I understand that list does not understand .split but i don't know what else to do. Below is a copy paste of the relevant part of my code.
tourl = 'http://data.bitcoinity.org/chart_data'
tovalues = {'timespan':'24h','resolution':'hour','currency':'USD','exchange':'all','mining_pool':'all','compare':'no','data_type':'price_volume','chart_type':'line_bar','smoothing':'linear','chart_types':'ccacdfcdaa'}
todata = urllib.urlencode(tovalues)
toreq = urllib2.Request(tourl, todata)
tores = urllib2.urlopen(toreq)
tores2 = tores.read()
tos = json.loads(tores2)
tola = tos["data"]
for item in tola:
ting = item.get("values")
ting.split(',')[2] <-----ERROR
print(ting)
To understand what i'm trying to do you will also need to see the json data. Ting outputs this:
[
[1379955600000L, 123.107310846774], [1379959200000L, 124.092526428571],
[1379962800000L, 125.539504822835], [1379966400000L, 126.27024617931],
[1379970000000L, 126.723474983766], [1379973600000L, 126.242406356837],
[1379977200000L, 124.788410570987], [1379980800000L, 126.810084904632],
[1379984400000L, 128.270580796748], [1379988000000L, 127.892411269036],
[1379991600000L, 126.140579640523], [1379995200000L, 126.513705084746],
[1379998800000L, 128.695124951923], [1380002400000L, 128.709738051044],
[1380006000000L, 125.987767097378], [1380009600000L, 124.323433535528],
[1380013200000L, 123.359378559603], [1380016800000L, 125.963250678733],
[1380020400000L, 125.074618194444], [1380024000000L, 124.656345088853],
[1380027600000L, 122.411303435449], [1380031200000L, 124.145747100372],
[1380034800000L, 124.359452274881], [1380038400000L, 122.815357211394],
[1380042000000L, 123.057706915888]
]
[
[1379955600000L, 536.4739135], [1379959200000L, 1235.42506637],
[1379962800000L, 763.16329656], [1379966400000L, 804.04579319],
[1379970000000L, 634.84689741], [1379973600000L, 753.52716718],
[1379977200000L, 506.90632968], [1379980800000L, 494.473732950001],
[1379984400000L, 437.02095093], [1379988000000L, 176.25405034],
[1379991600000L, 319.80432715], [1379995200000L, 206.87212398],
[1379998800000L, 638.47226435], [1380002400000L, 438.18036666],
[1380006000000L, 512.68490443], [1380009600000L, 904.603705539997],
[1380013200000L, 491.408088450001], [1380016800000L, 670.275397960001],
[1380020400000L, 767.166941339999], [1380024000000L, 899.976089609997],
[1380027600000L, 1243.64963909], [1380031200000L, 1508.82429811],
[1380034800000L, 1190.18854705], [1380038400000L, 546.504592349999],
[1380042000000L, 206.84883264]
]
And ting[0] outputs this:
[1379955600000L, 123.187067936508]
[1379955600000L, 536.794013499999]
What i'm really trying to do is add up the values from ting[0-24] that comes AFTER the second comma. This made me try to do a split but that does not work
You already have a list; the commas are put there by Python to delimit the values only when printing the list.

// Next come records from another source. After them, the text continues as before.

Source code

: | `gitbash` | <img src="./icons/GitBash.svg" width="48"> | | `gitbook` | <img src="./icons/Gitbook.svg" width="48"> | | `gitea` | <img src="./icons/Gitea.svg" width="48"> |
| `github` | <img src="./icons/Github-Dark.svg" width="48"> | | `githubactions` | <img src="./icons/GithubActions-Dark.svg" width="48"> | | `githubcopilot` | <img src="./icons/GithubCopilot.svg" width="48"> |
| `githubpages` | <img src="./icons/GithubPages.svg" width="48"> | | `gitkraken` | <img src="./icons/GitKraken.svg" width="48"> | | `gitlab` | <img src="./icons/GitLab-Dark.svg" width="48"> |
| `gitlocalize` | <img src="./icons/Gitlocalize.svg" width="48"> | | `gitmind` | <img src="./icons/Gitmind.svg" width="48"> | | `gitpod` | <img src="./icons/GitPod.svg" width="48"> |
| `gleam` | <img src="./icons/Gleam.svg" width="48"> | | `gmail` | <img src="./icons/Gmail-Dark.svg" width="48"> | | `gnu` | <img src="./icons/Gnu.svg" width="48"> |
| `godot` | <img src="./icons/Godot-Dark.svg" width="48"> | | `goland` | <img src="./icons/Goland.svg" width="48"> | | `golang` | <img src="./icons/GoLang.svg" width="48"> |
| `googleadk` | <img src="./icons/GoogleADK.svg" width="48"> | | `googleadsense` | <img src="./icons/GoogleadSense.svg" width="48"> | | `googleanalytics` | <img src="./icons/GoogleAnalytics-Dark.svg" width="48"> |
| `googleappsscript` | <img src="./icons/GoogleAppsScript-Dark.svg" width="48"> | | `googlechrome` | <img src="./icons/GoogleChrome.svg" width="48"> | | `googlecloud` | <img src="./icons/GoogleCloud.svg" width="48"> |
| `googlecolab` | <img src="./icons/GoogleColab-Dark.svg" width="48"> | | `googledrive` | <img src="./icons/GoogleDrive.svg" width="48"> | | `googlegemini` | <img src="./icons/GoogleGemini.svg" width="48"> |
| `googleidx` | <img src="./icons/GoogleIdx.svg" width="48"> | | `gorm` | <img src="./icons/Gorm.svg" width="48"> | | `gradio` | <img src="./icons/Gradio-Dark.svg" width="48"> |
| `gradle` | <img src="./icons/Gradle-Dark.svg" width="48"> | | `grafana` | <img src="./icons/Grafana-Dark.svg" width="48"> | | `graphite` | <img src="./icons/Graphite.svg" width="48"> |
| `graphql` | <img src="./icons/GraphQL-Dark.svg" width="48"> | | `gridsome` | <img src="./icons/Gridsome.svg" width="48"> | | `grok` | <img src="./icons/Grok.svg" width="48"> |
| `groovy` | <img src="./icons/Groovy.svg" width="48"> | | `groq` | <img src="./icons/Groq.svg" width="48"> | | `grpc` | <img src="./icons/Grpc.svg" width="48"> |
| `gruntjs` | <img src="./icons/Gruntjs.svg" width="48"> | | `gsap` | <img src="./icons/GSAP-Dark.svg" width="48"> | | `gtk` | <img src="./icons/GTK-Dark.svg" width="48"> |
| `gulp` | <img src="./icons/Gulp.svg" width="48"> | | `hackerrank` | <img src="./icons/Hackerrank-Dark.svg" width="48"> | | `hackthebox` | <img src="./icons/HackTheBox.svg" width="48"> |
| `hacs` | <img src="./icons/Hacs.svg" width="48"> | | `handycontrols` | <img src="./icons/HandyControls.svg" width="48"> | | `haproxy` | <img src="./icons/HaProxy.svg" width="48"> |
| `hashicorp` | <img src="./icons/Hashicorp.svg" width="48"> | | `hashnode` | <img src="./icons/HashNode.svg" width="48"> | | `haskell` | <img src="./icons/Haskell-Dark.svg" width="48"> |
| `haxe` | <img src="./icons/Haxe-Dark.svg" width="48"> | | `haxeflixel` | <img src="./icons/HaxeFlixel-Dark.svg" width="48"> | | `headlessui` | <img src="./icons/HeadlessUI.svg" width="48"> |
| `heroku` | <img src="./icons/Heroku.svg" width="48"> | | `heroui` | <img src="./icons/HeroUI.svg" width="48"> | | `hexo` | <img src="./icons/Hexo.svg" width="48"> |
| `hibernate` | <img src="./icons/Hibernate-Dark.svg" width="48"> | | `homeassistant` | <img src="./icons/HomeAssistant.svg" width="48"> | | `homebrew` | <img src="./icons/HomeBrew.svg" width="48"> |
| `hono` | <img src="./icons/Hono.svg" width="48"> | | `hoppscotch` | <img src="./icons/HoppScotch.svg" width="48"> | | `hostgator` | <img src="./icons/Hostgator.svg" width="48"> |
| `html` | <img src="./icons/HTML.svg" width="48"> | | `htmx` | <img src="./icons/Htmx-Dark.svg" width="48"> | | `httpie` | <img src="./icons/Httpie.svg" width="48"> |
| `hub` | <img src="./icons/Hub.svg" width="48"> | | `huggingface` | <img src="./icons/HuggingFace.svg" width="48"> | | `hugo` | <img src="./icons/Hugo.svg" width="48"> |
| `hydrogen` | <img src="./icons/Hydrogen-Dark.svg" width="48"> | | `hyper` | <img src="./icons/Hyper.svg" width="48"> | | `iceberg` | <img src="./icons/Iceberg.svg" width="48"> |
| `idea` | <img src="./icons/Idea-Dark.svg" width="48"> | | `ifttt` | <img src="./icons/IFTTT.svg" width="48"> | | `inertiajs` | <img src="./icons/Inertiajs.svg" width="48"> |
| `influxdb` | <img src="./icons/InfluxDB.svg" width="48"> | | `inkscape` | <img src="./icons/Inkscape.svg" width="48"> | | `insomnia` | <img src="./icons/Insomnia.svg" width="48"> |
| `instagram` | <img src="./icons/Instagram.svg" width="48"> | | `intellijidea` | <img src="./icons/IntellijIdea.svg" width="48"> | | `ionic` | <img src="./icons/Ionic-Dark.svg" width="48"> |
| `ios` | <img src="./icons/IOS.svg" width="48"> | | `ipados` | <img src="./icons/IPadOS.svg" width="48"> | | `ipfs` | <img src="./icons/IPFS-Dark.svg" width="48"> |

Just access element 2 directly:
print ting[2]
This prints:
[1379962800000, 125.539504822835]
Each of the entries in item['values'] (so ting) is a list of two float values, so you can address each of those with index 0 and 1:
>>> print ting[2][0]
1379962800000
>>> print ting[2][1]
125.539504822835
To get a list of all the second values, you could use a list comprehension:
second_vals = [t[1] for t in ting]
When you load the data with json.loads, it is already parsed into a real list that you can slice and index as normal. If you want the data starting with the third element, just use ting[2:]. (If you just want the third element by itself, just use ting[2].)